This week, nations enter the fourth year of international discussions at the United Nations on lethal autonomous weapons, or what some have called "killer robots." The UN talks are oriented on future weapons, but simple automated weapons to shoot down incoming missiles have been widely used for decades
The same computer technology that powers self-driving cars could be used to power intelligent, autonomous weapons.
Recent advances in machine intelligence are enabling more advanced weapons that could hunt for targets on their own. Earlier this year, Russian arms manufacturer Kalashnikov announced it was developing a
"fully automated combat module" based on neural networks that could allow a weapon to "identify targets and make decisions."
Whether or not Kalashnikov's claims are true, the underlying technology that will enable self-targeting machines is coming.
For the past several years, a consortium of nongovernmental organizations
have called for a ban on lethal autonomous weapons before they can be built. One of their concerns has been that robotic weapons could result in greater civilian casualties. Opponents of a ban have countered that autonomous weapons might be able to more precisely target the enemy and avoid civilians better than humans can, just as self-driving cars might someday make roads safer.
Machine image classifiers, using neural networks, have been able to beat humans at some benchmark image recognition tests. Machines also excel at situations requiring speed and precision.
These advantages suggest that machines might be able to outperform humans in some situations in war, such as quickly determining whether a person is holding a weapon. Machines can also track human body movements and may even be able to catch potentially suspicious activity, such as a person reaching for what could be a concealed weapon, faster and more reliably than a human.
Machine intelligence currently has many weaknesses, however. Neural networks are vulnerable to a form of spoofing attack (sending false data) that can fool the network. Fake "fooling images" can be used
to manipulate image classifying systems into believe one image is another, and with very high confidence.
Moreover, these fooling images can be secretly embedded inside regular images in a way that is undetectable to humans. Adversaries don't need to know the source code or training data a neural network uses in order to trick the network, making this a troubling vulnerability for real-world applications of these systems.

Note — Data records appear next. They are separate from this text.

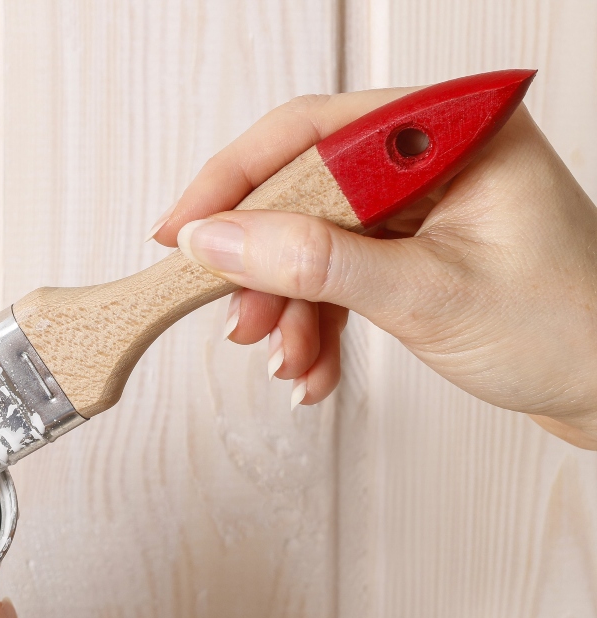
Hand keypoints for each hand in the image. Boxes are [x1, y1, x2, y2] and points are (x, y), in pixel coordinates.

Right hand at [150, 89, 596, 448]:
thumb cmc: (567, 332)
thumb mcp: (427, 297)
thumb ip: (314, 263)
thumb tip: (217, 239)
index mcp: (453, 131)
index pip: (310, 132)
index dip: (233, 181)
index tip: (179, 233)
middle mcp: (432, 155)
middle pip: (302, 189)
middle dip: (262, 266)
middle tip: (237, 320)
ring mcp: (421, 203)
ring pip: (311, 239)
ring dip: (287, 306)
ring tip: (287, 362)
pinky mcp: (412, 246)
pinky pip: (336, 272)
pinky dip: (316, 322)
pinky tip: (313, 367)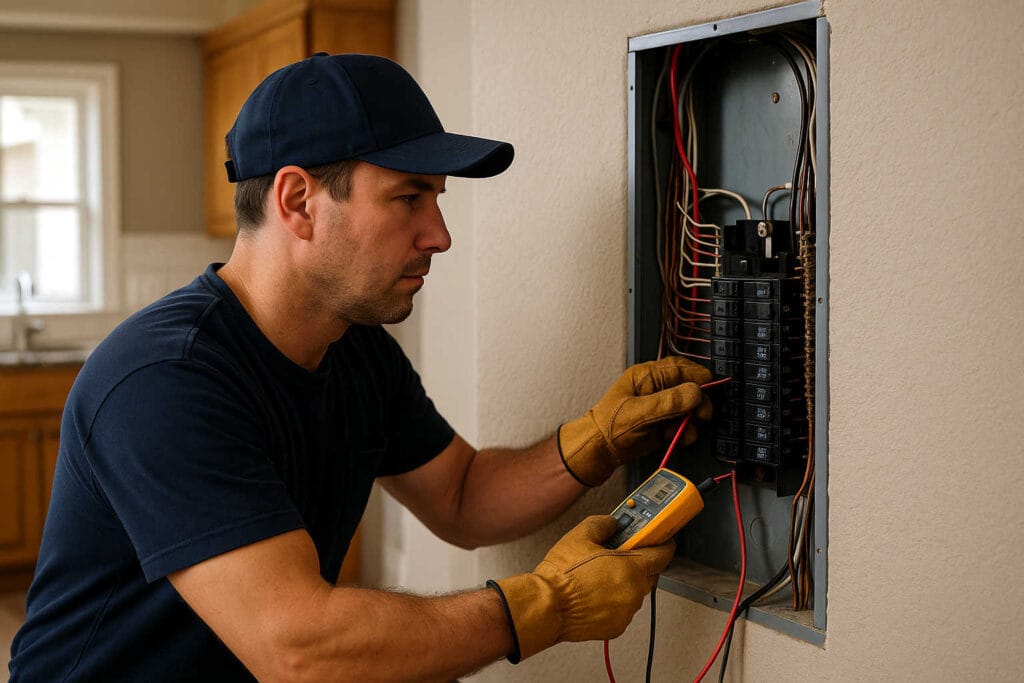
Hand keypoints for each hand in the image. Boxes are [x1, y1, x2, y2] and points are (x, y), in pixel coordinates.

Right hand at [487, 515, 673, 661]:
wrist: (547, 607)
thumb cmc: (563, 574)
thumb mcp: (581, 535)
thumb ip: (604, 524)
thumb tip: (613, 523)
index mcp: (632, 567)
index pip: (663, 554)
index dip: (663, 543)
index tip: (661, 538)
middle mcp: (634, 592)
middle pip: (649, 573)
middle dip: (639, 562)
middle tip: (620, 554)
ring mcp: (626, 612)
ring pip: (634, 592)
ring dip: (625, 583)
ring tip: (600, 576)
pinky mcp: (616, 627)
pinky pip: (623, 609)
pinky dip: (614, 601)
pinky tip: (595, 594)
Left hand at [558, 356, 711, 485]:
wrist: (598, 451)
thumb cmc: (608, 427)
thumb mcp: (640, 412)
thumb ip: (669, 401)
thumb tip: (695, 392)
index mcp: (646, 376)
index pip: (680, 368)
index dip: (698, 377)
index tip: (711, 388)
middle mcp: (655, 389)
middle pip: (688, 388)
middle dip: (697, 401)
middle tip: (701, 414)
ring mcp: (659, 408)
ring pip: (687, 408)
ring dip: (690, 420)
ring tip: (683, 429)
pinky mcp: (661, 425)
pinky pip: (682, 425)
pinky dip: (684, 432)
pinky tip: (676, 437)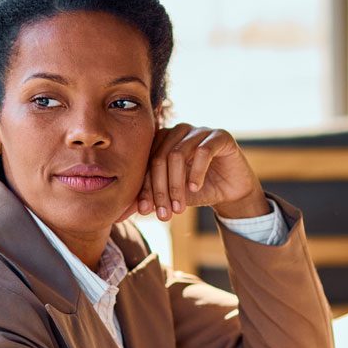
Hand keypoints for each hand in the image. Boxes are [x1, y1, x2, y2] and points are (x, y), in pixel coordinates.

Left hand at [131, 123, 265, 221]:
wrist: (230, 191)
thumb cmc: (196, 191)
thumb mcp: (169, 198)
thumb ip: (146, 201)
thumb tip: (117, 216)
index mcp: (161, 141)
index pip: (146, 162)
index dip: (144, 187)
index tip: (145, 211)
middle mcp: (178, 131)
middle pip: (159, 157)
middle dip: (160, 190)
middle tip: (164, 214)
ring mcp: (199, 131)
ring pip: (178, 154)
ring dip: (176, 185)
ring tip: (179, 208)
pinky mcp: (220, 136)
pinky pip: (203, 151)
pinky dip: (196, 172)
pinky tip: (195, 189)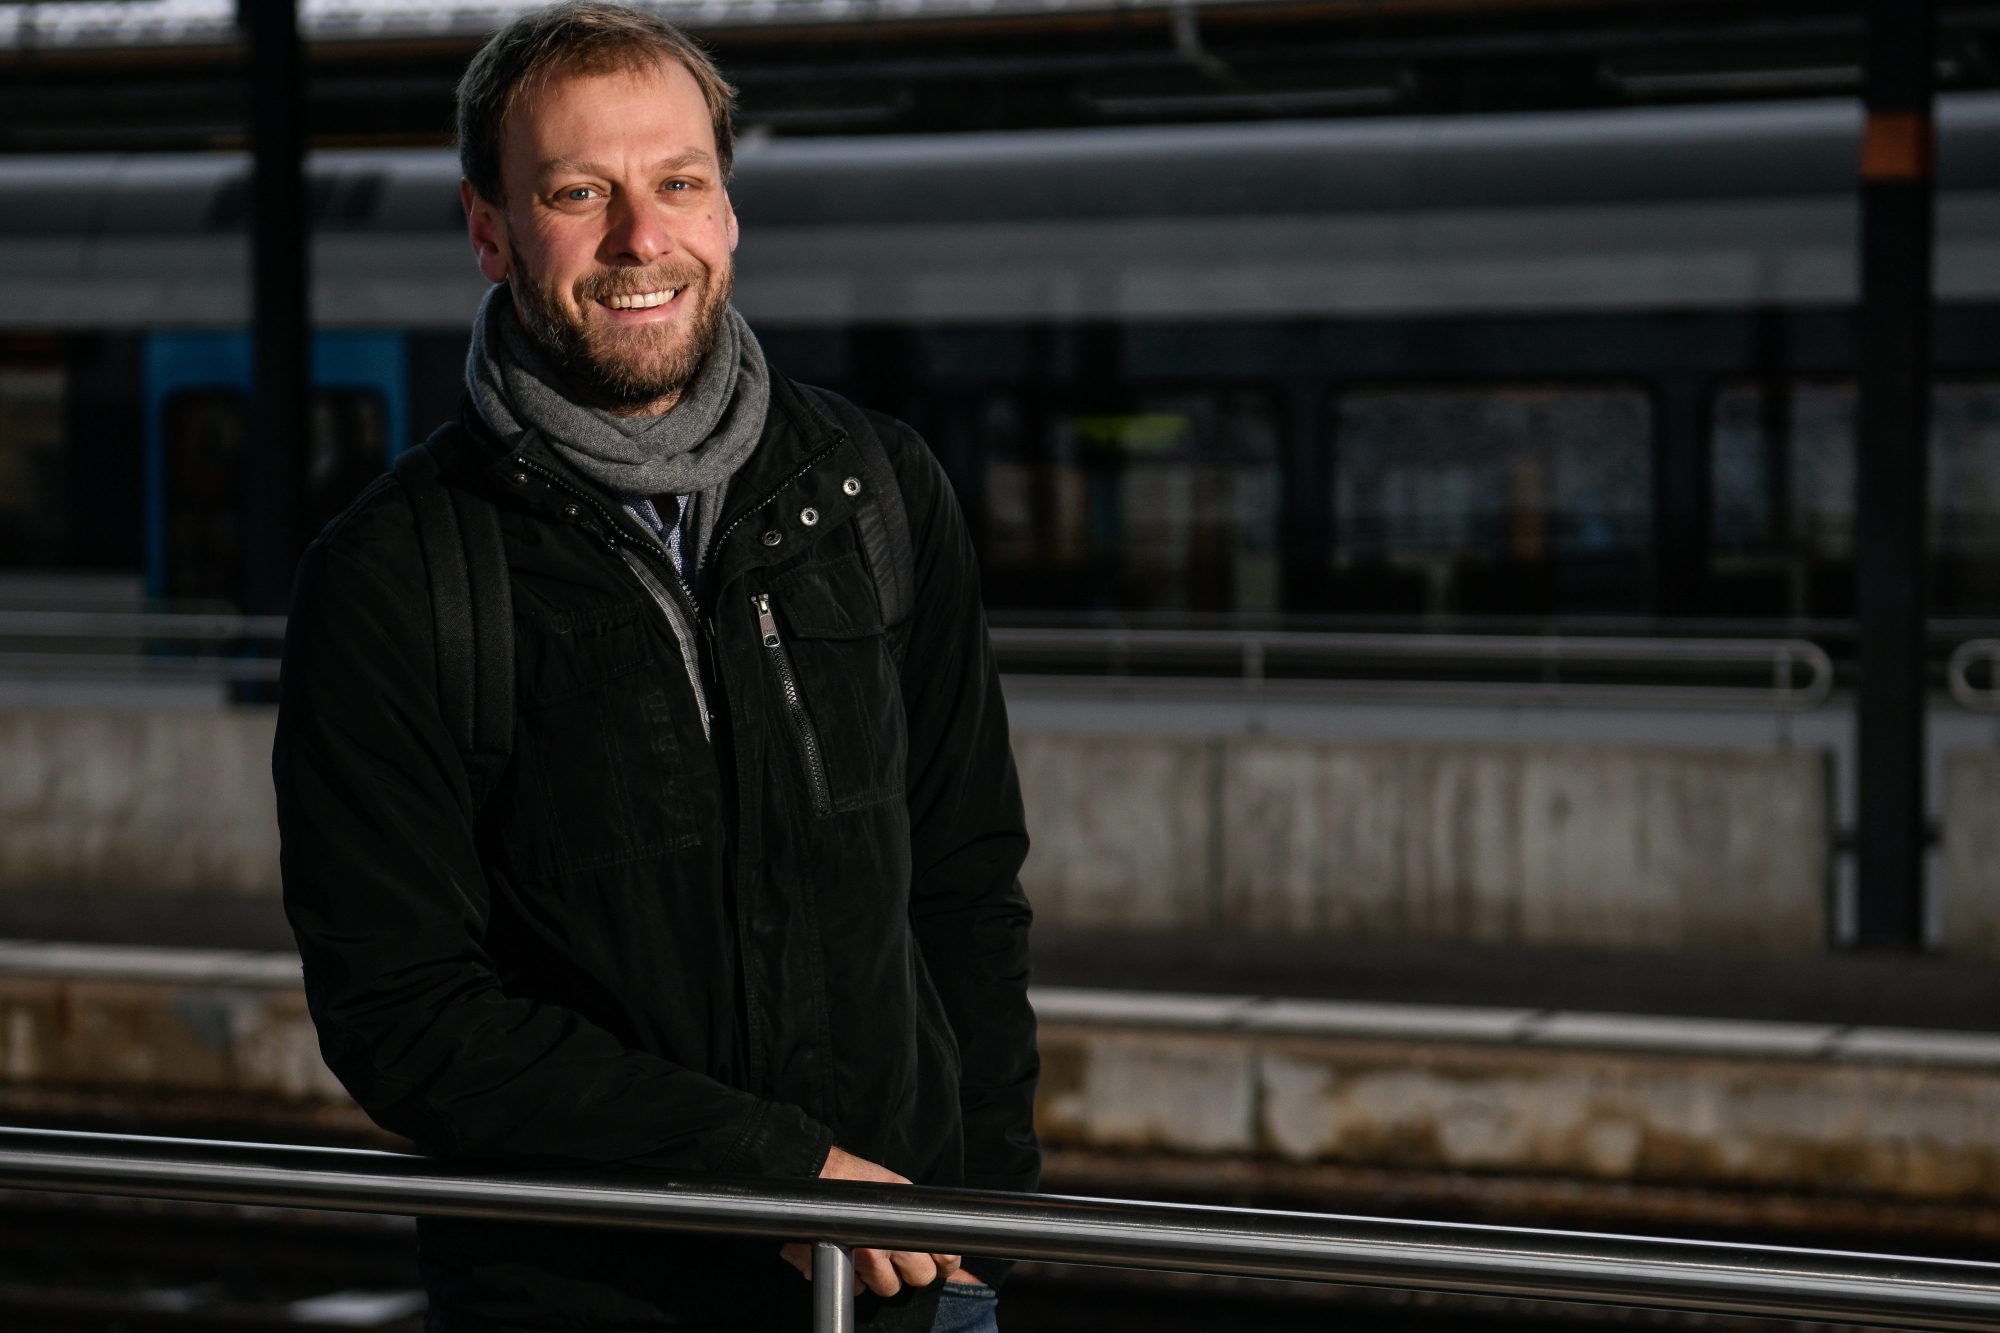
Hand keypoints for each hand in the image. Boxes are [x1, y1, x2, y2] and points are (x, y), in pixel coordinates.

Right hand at [779, 1147, 962, 1296]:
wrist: (814, 1177)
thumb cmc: (856, 1180)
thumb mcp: (898, 1188)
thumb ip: (918, 1215)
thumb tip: (940, 1235)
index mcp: (905, 1224)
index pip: (945, 1260)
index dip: (945, 1263)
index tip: (940, 1261)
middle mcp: (885, 1246)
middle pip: (920, 1278)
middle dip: (913, 1269)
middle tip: (901, 1254)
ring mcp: (862, 1263)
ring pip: (889, 1288)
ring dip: (883, 1275)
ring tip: (873, 1252)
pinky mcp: (840, 1272)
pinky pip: (859, 1289)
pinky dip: (858, 1278)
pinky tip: (852, 1257)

More generally, machine intelligence today is brittle and lacks the robustness and flexibility of human intelligence. Even some of the most impressive machine learning systems, such as DeepMind's AlphaGo, are only narrowly intelligent. While AlphaGo is far superior to humans at playing the ancient Chinese game Go, reportedly its performance drops off significantly
when playing on a differently sized board than the standard 19x19 Go board it learned on.
The brittleness of machine intelligence is a problem in war, where "the enemy gets a vote" and can deliberately try to push machines beyond the bounds of their programming. Humans are able to flexibly adapt to novel situations, an important advantage on the battlefield.
Humans are also able to understand the moral consequences of war, which machines cannot even remotely approximate today. Many decisions in war do not have easy answers and require weighing competing values.
As an Army Ranger who fought in Iraq and Afghanistan, I faced these situations myself. Machines cannot weigh the value of a human life. The vice chairman of the US Joint Chiefs of Staff, Gen. Paul Selva, has repeatedly highlighted
the importance of maintaining human responsibility over the use of force. In July of this year, he told the Senate Armed Services Committee
, "I don't think it's reasonable for us to put robots in charge of whether or not we take a human life."
The challenge for nations will be to find ways to harness the benefits of automation, particularly its speed and precision, without sacrificing human judgment and moral responsibility.
There are many ways in which incorporating more automation and intelligence into weapons could save lives.
At the same time, nations will want to do so without giving up the robustness, flexibility and moral decision-making that humans bring. There are no easy answers for how to balance human and machine decision-making in weapons.
Some military scenarios will undoubtedly require automation, as is already the case today. At the same time, some decision-making in war requires weighing competing values and applying judgment. For now at least, these are uniquely human abilities.